----- RECORDS TO USE -----
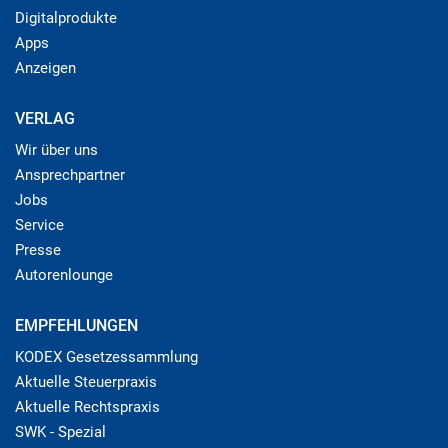
Digitalprodukte
Apps
Anzeigen
VERLAG
Wir über uns
Ansprechpartner
Jobs
Service
Presse
Autorenlounge
EMPFEHLUNGEN
KODEX Gesetzessammlung
Aktuelle Steuerpraxis
Aktuelle Rechtspraxis
SWK - Spezial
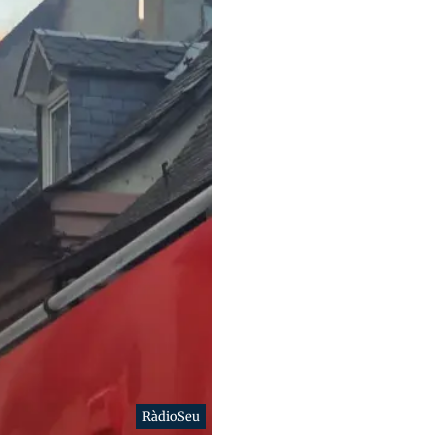
RàdioSeu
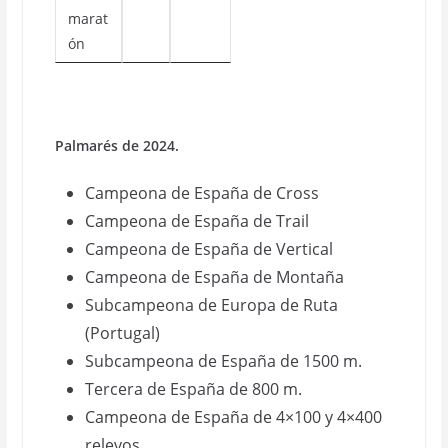
marat
ón
Palmarés de 2024.
Campeona de España de Cross
Campeona de España de Trail
Campeona de España de Vertical
Campeona de España de Montaña
Subcampeona de Europa de Ruta
(Portugal)
Subcampeona de España de 1500 m.
Tercera de España de 800 m.
Campeona de España de 4×100 y 4×400
relevos.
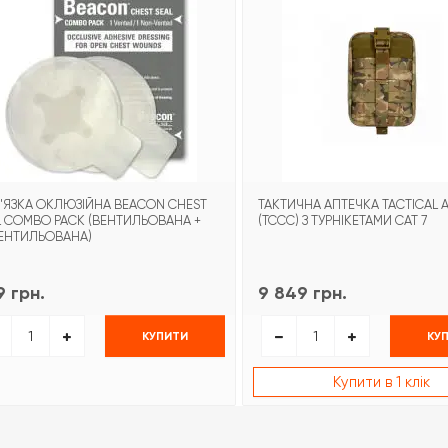
'ЯЗКА ОКЛЮЗІЙНА BEACON CHEST
ТАКТИЧНА АПТЕЧКА TACTICAL A
L COMBO PACK (ВЕНТИЛЬОВАНА +
(TCCC) З ТУРНІКЕТАМИ CAT 7
ЕНТИЛЬОВАНА)
 грн.
9 849 грн.
КУПИТИ
КУ
Купити в 1 клік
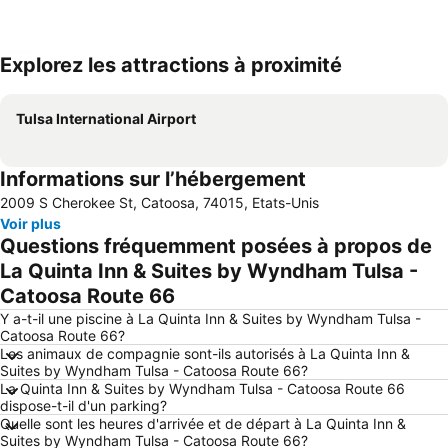
Explorez les attractions à proximité
Agrandir la carte
Tulsa International Airport
Informations sur l’hébergement
2009 S Cherokee St, Catoosa, 74015, Etats-Unis
Voir plus
Questions fréquemment posées à propos de
La Quinta Inn & Suites by Wyndham Tulsa -
Catoosa Route 66
Y a-t-il une piscine à La Quinta Inn & Suites by Wyndham Tulsa -
Catoosa Route 66?
Les animaux de compagnie sont-ils autorisés à La Quinta Inn &
Suites by Wyndham Tulsa - Catoosa Route 66?
La Quinta Inn & Suites by Wyndham Tulsa - Catoosa Route 66
dispose-t-il d'un parking?
Quelle sont les heures d'arrivée et de départ à La Quinta Inn &
Suites by Wyndham Tulsa - Catoosa Route 66?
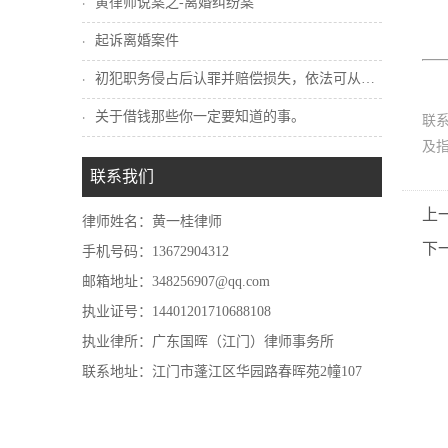
黄律师说案之-离婚纠纷案
起诉离婚案件
初犯职务侵占后认罪并赔偿损失，依法可从轻...
关于借钱那些你一定要知道的事。
联
及
联系我们
上
律师姓名：黄一桂律师
下
手机号码：13672904312
邮箱地址：348256907@qq.com
执业证号：14401201710688108
执业律所：广东国晖（江门）律师事务所
联系地址：江门市蓬江区华园路春晖苑2幢107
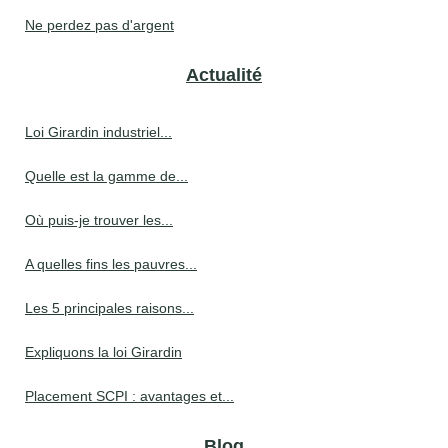
Ne perdez pas d'argent
Actualité
Loi Girardin industriel...
Quelle est la gamme de...
Où puis-je trouver les...
A quelles fins les pauvres...
Les 5 principales raisons...
Expliquons la loi Girardin
Placement SCPI : avantages et...
Blog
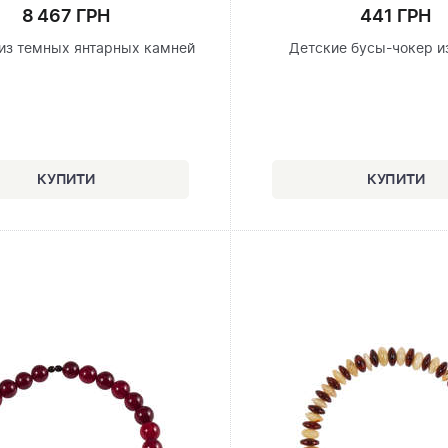
8 467 ГРН
441 ГРН
из темных янтарных камней
Детские бусы-чокер и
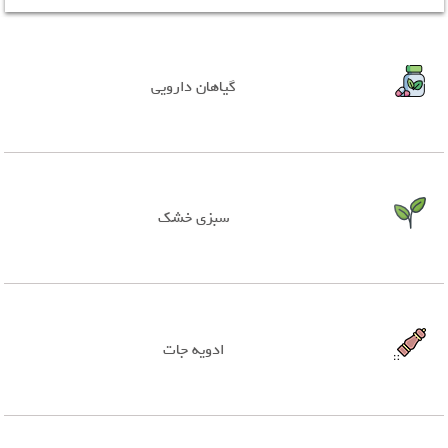
گیاهان دارویی
سبزی خشک
ادویه جات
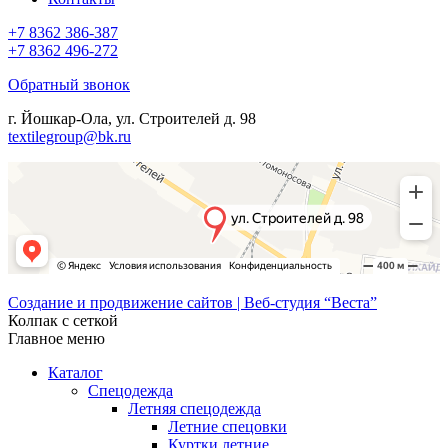
+7 8362 386-387
+7 8362 496-272
Обратный звонок
г. Йошкар-Ола, ул. Строителей д. 98
textilegroup@bk.ru
Создание и продвижение сайтов | Веб-студия “Веста”
Колпак с сеткой
Главное меню
Каталог
Спецодежда
Летняя спецодежда
Летние спецовки
Куртки летние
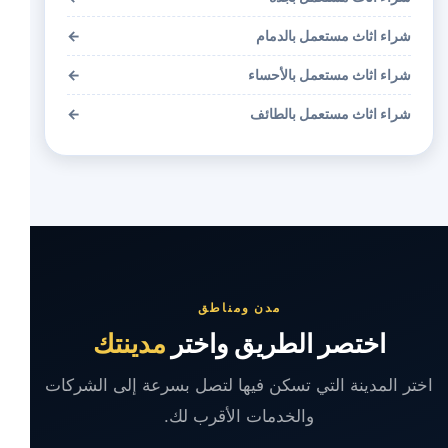
شراء اثاث مستعمل بالدمام
←
شراء اثاث مستعمل بالأحساء
←
شراء اثاث مستعمل بالطائف
←
مدن ومناطق
اختصر الطريق واختر
مدينتك
اختر المدينة التي تسكن فيها لتصل بسرعة إلى الشركات
والخدمات الأقرب لك.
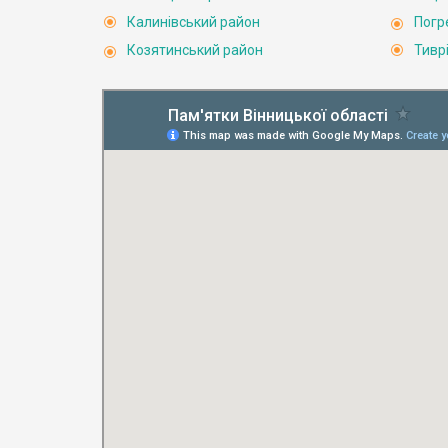
Калинівський район
Погр
Козятинський район
Тивр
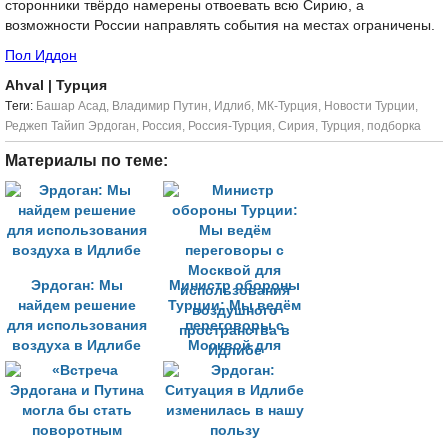
сторонники твёрдо намерены отвоевать всю Сирию, а
возможности России направлять события на местах ограничены.
Пол Иддон
Ahval
| Турция
Tеги:
Башар Асад
,
Владимир Путин
,
Идлиб
,
МК-Турция
,
Новости Турции
,
Реджеп Тайип Эрдоган
,
Россия
,
Россия-Турция
,
Сирия
,
Турция
,
подборка
Материалы по теме:
Эрдоган: Мы
Министр обороны
найдем решение
Турции: Мы ведём
для использования
переговоры с
воздуха в Идлибе
Москвой для
использования
воздушного
пространства в
Идлибе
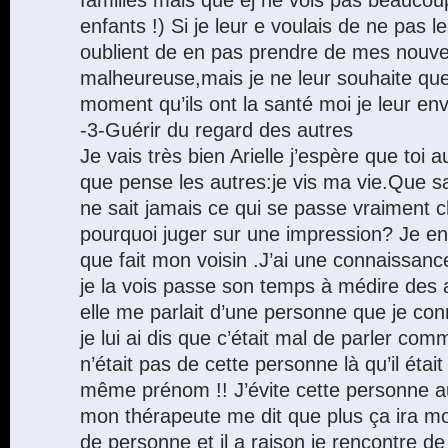
enfants !) Si je leur e voulais de ne pas le
oublient de en pas prendre de mes nouvel
malheureuse,mais je ne leur souhaite qu
moment qu’ils ont la santé moi je leur en
-3-Guérir du regard des autres
Je vais très bien Arielle j’espère que toi 
que pense les autres:je vis ma vie.Que s
ne sait jamais ce qui se passe vraiment c
pourquoi juger sur une impression? Je e
que fait mon voisin .J’ai une connaissanc
je la vois passe son temps à médire des
elle me parlait d’une personne que je conn
je lui ai dis que c’était mal de parler co
n’était pas de cette personne là qu’il était 
même prénom !! J’évite cette personne au
mon thérapeute me dit que plus ça ira moi
de personne et il a raison je rencontre de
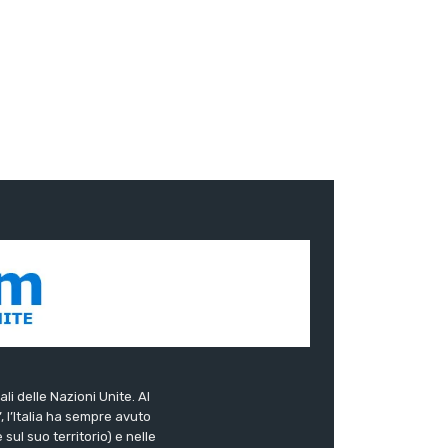
ali delle Nazioni Unite. Al
”, l’Italia ha sempre avuto
sul suo territorio) e nelle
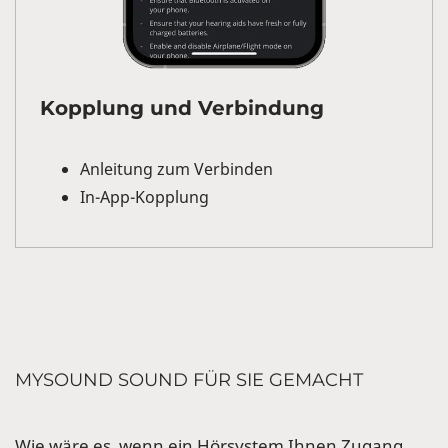
Kopplung und Verbindung
Anleitung zum Verbinden
In-App-Kopplung
MYSOUND SOUND FÜR SIE GEMACHT
Wie wäre es, wenn ein Hörsystem Ihnen Zugang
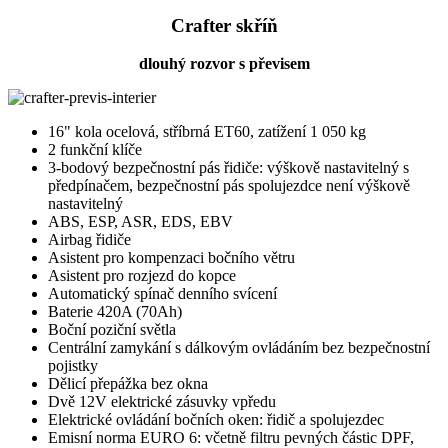
Crafter skříň
dlouhý rozvor s převisem
16" kola ocelová, stříbrná ET60, zatížení 1 050 kg
2 funkční klíče
3-bodový bezpečnostní pás řidiče: výškově nastavitelný s
předpínačem, bezpečnostní pás spolujezdce není výškově
nastavitelný
ABS, ESP, ASR, EDS, EBV
Airbag řidiče
Asistent pro kompenzaci bočního větru
Asistent pro rozjezd do kopce
Automatický spínač denního svícení
Baterie 420A (70Ah)
Boční poziční světla
Centrální zamykání s dálkovým ovládáním bez bezpečnostní
pojistky
Dělicí přepážka bez okna
Dvě 12V elektrické zásuvky vpředu
Elektrické ovládání bočních oken: řidič a spolujezdec
Emisní norma EURO 6: včetně filtru pevných částic DPF,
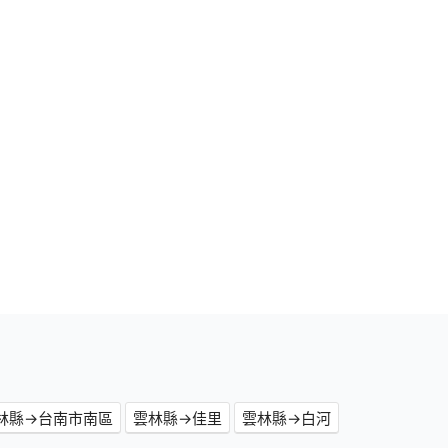
林縣→台南市南區
雲林縣→佳里
雲林縣→白河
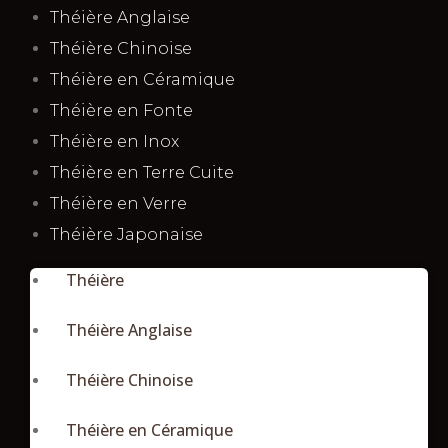
Théière Anglaise
Théière Chinoise
Théière en Céramique
Théière en Fonte
Théière en Inox
Théière en Terre Cuite
Théière en Verre
Théière Japonaise
Théière
Théière Anglaise
Théière Chinoise
Théière en Céramique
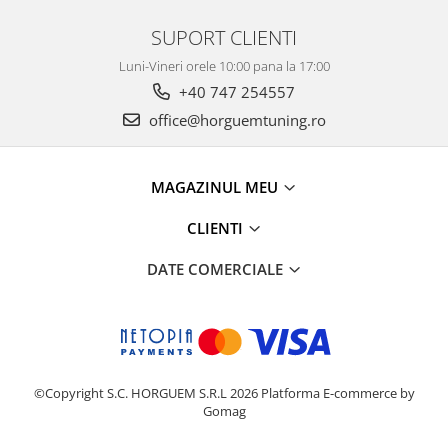
SUPORT CLIENTI
Luni-Vineri orele 10:00 pana la 17:00
+40 747 254557
office@horguemtuning.ro
MAGAZINUL MEU
CLIENTI
DATE COMERCIALE
©Copyright S.C. HORGUEM S.R.L 2026
Platforma E-commerce by
Gomag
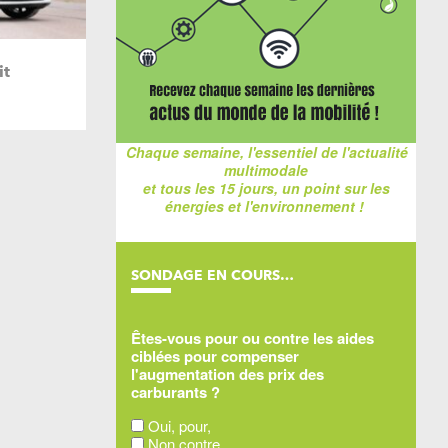
it
Chaque semaine, l'essentiel de l'actualité
multimodale
et tous les 15 jours, un point sur les
énergies et l'environnement !
SONDAGE EN COURS…
Êtes-vous pour ou contre les aides
ciblées pour compenser
l'augmentation des prix des
carburants ?
Oui, pour,
Non contre,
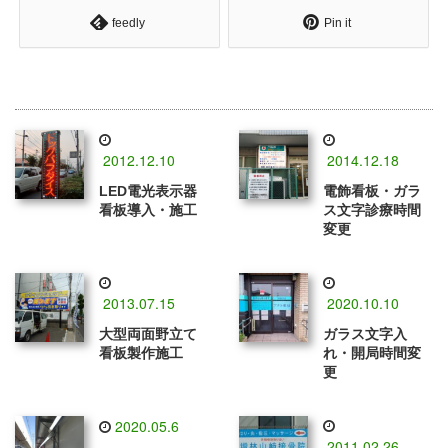
feedly
Pin it
2012.12.10
2014.12.18
LED電光表示器
電飾看板・ガラ
看板導入・施工
ス文字診療時間
変更
2013.07.15
2020.10.10
大型両面野立て
ガラス文字入
看板製作施工
れ・開局時間変
更
2020.05.6
2011.02.26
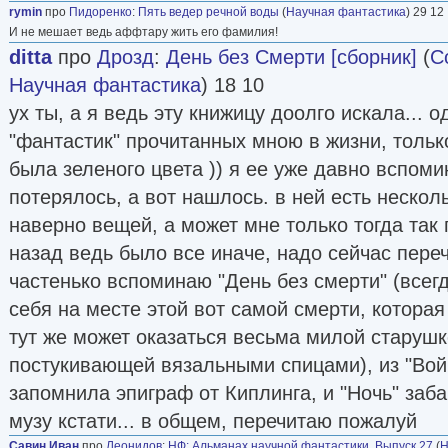
Пидренко написал, работая техническим пере
rymin
про
Пидоренко
:
Пять ведер речной воды
(
Научная фантастика
) 29 12
И не мешает ведь аффтару жить его фамилия!
Ставропольском заводе автоприцепов.
Как ум
ditta
про
Дрозд
:
День без Смерти [сборник]
(
С
машинке и отнёс в редакцию газеты «Молод
Научная фантастика
) 18 10
время Евгений Панаско заведовал там отдел
ух ты, а я ведь эту книжицу доолго искала... 
совместительству вёл ежемесячную страни
"фантастик" прочитанных мною в жизни, тольк
фантастики». Маститый журналист рукопись
была зеленого цвета )) я ее уже давно вспоми
безжалостно выкинул пару фраз и… рассказ 
потерялось, а вот нашлось. в ней есть несколь
мира» несколько раз переиздавались и даже 
наверно вещей, а может мне только тогда так 
краевом литературном конкурсе.
назад ведь было все иначе, надо сейчас переч
Некоторые рассказы и повести Игоря Пидоренк
частенько вспоминаю "День без смерти" (всег
сатирической и юмористической научной фант
себя на месте этой вот самой смерти, которая 
переложением фольклорных сказок и легенд. 
тут же может оказаться весьма милой старушк
и рассказы автора составили сборники «Мухоб
постукивающей вязальными спицами), из "Вой
зимних четвергов» (1991) и «Все вещи мира» 
запомнила эпиграф от Киплинга, и "Ночь" заб
своей оригинальной идеей рассказ «Мухобой» (
музу кстати... в общем, перечитаю пожалуй
одному чиновнику подкинули миниатюрный сам
Савин Иван
про
Леонидов
:
НФ: Альманах научной фантастики. Выпуск 27
(
Н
-----
PROBLEM STATEMENT: Using the material above, transcribe exactly the lines from the one holding "Théière Japonaise" to the one holding "Êtes-vous pour ou contre les aides", both ends kept. Do not carry over any pictures.

RESULT OF THE EXERCISE:
Théière Japonaise
Théière
Théière Anglaise
Théière Chinoise
Théière en Céramique
SUPORT CLIENTI
Luni-Vineri orele 10:00 pana la 17:00
+40 747 254557
office@horguemtuning.ro
MAGAZINUL MEU
CLIENTI
DATE COMERCIALE
©Copyright S.C. HORGUEM S.R.L 2026
Platforma E-commerce by
Gomag
it
Chaque semaine, l'essentiel de l'actualité
multimodale
et tous les 15 jours, un point sur les
énergies et l'environnement !
SONDAGE EN COURS…
Êtes-vous pour ou contre les aides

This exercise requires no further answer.